Lieutenant James Guye Francklin Watkinson ROBERTS RN
HMS Exmouth, Royal Navy

Date of birth: 12th July 1910
Date of death: 21st January 1940

Killed in action aged 29
Commemorated on the Portsmouth Naval Memorial Panel 37 Column 1
He was the born at Beckenham on the 12th of July 1910 the eldest son of George Watkinson Roberts, incorporated accountant, and Dorothy Georgina (nee Tinney) of 17 St James Park, Beckenham.

He was educated at Falconbury School, Purley, and at the King's School Canterbury from September 1924 to July 1928, where he was in Langley House. He was awarded a Junior Scholarship in June 1926 and a Senior Scholarship in June 1927. He was appointed as a House Monitor in 1928.

On leaving School he entered the Royal Navy on a special entry cadetship where he attended the gunnery training ship HMS Erebus and was Captain of the Rugby XV while he was there. He passed out third, gaining gunnery and torpedo prizes, and was appointed as a Midshipman on the 1st of September 1929. He saw service in the Mediterranean and in the Far East. He was promoted to Acting Sub Lieutenant on the 1st of January 1932 and to Lieutenant on the 1st of October 1932 after gaining five "firsts" in his examinations.

In 1935 he was posted to HMS "Excellent" to specialise in gunnery and during 1936/37 he was employed on the staff of a gunnery school. He served as Gunnery Officer in his Flotilla from January 1938.

In early 1936 he was married to Helen Mary Peggy (nee Palin).

On the afternoon of the 20th of January 1940 he was serving on the E Class destroyer HMS Exmouth (H02), under the command of Captain Richard Stoddart Benson DSO RN, when they received orders to rendezvous with a merchant ship, the Cyprian Prince, off Aberdeen and escort her to Scapa Flow. The merchantman, under the command of Master Benjamin Wilson, was carrying a cargo of searchlights, anti-aircraft guns, trucks, cars and ammunition for the naval base there. Having made contact in the early evening, Cyprian Prince followed HMS Exmouth northwards. At 3.25am on the morning of the 21st of January 1940, the two vessels were passing to the southeast of the Orkneys, when they sailed across the path of the German U-Boat U-22, under the command of Karl Heinrich Jenisch, which had been observing three Scandinavian steamers and, instead, began stalking the two new targets. At 4.38, U-22 was turning to fire at Cyprian Prince when she fired a torpedo at HMS Exmouth which hit the destroyer on the starboard side.

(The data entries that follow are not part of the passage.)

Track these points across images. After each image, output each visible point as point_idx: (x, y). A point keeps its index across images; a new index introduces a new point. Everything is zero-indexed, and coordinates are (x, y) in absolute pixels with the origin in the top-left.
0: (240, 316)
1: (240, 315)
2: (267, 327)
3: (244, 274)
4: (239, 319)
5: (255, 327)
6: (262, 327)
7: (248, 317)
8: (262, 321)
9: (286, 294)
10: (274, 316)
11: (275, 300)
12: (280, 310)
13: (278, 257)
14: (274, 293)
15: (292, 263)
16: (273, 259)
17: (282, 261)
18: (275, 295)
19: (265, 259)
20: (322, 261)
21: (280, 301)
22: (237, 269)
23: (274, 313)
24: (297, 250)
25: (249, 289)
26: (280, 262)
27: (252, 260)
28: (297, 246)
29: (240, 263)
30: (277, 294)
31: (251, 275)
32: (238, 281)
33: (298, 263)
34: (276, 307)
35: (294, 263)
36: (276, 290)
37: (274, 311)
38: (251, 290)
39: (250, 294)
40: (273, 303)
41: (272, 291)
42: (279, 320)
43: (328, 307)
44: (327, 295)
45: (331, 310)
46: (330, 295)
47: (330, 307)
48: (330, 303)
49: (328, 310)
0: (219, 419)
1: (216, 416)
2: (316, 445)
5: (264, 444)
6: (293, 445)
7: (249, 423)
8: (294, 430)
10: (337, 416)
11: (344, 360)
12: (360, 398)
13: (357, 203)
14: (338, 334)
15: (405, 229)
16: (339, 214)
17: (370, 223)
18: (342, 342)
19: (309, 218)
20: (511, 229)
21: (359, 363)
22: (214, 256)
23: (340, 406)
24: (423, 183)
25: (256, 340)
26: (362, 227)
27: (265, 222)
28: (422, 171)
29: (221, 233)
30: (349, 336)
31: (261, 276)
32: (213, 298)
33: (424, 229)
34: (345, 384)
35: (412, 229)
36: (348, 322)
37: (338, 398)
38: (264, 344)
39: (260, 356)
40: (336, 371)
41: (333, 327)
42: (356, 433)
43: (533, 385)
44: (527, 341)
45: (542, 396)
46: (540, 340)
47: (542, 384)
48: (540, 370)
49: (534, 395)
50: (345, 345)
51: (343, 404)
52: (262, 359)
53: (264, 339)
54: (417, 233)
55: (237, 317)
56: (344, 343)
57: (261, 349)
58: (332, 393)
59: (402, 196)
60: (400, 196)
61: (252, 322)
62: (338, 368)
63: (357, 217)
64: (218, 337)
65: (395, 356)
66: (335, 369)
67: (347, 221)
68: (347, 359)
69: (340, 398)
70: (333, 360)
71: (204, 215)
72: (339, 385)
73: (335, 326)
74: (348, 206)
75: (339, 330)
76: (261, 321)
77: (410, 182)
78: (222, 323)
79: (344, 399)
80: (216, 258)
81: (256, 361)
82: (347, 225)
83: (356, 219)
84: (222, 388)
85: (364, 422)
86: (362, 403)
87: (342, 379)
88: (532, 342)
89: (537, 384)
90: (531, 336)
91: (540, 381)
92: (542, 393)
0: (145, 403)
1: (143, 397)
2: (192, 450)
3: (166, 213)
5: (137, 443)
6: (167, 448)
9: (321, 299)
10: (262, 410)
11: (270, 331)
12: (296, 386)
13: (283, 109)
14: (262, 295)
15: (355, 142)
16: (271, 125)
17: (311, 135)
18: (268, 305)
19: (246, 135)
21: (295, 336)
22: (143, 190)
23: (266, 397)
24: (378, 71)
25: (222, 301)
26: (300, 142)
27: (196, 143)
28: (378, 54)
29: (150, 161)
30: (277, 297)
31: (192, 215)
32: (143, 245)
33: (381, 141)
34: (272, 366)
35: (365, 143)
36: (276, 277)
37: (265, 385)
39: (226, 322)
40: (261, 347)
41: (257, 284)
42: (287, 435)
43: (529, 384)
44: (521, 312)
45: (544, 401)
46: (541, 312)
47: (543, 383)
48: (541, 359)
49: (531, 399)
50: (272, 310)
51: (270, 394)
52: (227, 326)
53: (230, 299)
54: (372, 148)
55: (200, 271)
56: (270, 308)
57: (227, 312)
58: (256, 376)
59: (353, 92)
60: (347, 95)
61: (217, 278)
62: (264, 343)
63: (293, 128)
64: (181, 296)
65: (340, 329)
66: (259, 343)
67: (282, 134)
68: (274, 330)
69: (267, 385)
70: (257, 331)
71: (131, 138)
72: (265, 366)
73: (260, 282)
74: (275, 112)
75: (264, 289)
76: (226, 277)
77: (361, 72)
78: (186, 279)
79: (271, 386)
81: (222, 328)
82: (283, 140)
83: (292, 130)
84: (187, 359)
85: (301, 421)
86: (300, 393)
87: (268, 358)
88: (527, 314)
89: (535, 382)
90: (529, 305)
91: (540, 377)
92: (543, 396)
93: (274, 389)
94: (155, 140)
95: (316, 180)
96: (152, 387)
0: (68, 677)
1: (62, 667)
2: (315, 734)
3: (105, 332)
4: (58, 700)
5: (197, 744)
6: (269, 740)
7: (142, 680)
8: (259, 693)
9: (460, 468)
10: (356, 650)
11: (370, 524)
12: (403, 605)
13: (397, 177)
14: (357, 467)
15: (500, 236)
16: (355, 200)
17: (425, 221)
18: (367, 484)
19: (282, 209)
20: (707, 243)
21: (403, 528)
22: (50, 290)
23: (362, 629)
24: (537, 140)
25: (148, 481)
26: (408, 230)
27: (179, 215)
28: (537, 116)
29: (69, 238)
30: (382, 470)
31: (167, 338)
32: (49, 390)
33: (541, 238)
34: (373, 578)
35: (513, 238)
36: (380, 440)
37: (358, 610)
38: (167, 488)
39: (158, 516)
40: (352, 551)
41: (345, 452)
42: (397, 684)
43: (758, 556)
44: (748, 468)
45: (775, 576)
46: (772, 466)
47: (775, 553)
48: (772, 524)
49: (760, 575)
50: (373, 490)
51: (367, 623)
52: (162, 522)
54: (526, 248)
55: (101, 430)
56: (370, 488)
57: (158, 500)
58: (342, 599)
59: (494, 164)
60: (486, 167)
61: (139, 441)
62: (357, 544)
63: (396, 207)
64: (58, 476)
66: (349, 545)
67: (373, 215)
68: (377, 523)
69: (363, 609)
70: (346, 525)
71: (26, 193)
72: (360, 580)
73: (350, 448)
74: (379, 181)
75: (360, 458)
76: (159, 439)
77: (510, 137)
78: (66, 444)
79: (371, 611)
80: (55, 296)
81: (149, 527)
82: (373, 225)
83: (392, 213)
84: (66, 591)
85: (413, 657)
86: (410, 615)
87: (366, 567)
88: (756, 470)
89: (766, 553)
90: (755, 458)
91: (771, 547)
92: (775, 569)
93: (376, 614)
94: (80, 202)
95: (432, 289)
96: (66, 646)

HMS Exmouth's stern light was still in sight of the Cyprian Prince at 4.44am, when Chief Officer Albert Thomas Clark (who was on watch on the Cyprian Prince) heard two explosions. The second detonation was so loud that it soon became clear that the Exmouth had been attacked and had suffered a devastating blow. It is thought that the ship’s magazine was hit, such was the ferocity of the explosion. Hoping to find survivors, the Cyprian Prince stopped her engines to search the immediate area. Voices were heard and flashing lights were seen in the water. The captain of the Cyprian Prince had by that stage already ordered men to stand by the boats, ready to pick up the survivors. But he decided that to stop in good visibility carried too great a risk for his own vessel. At 4.56am, he rang down for 'Full steam ahead' and turned to port, to head for Kirkwall. At an inquiry, Benjamin Wilson stated that "I decided that it was impossible to render assistance to the men in the water without sacrificing the Cyprian Prince.

A week later bodies from HMS Exmouth were washed ashore at Lybster on the north-eastern tip of Scotland, and a funeral took place at Wick soon afterwards. In a single mass grave, the bodies of 18 seamen were buried. HMS Exmouth was the first Royal Navy ship to be lost with all hands in the Second World War.

His brother, Lieutenant Peter Scawen Watkinson Roberts RN VC DSC (OKS) HMS Submarine Thrasher, won the Victoria Cross on the 17th of February 1942.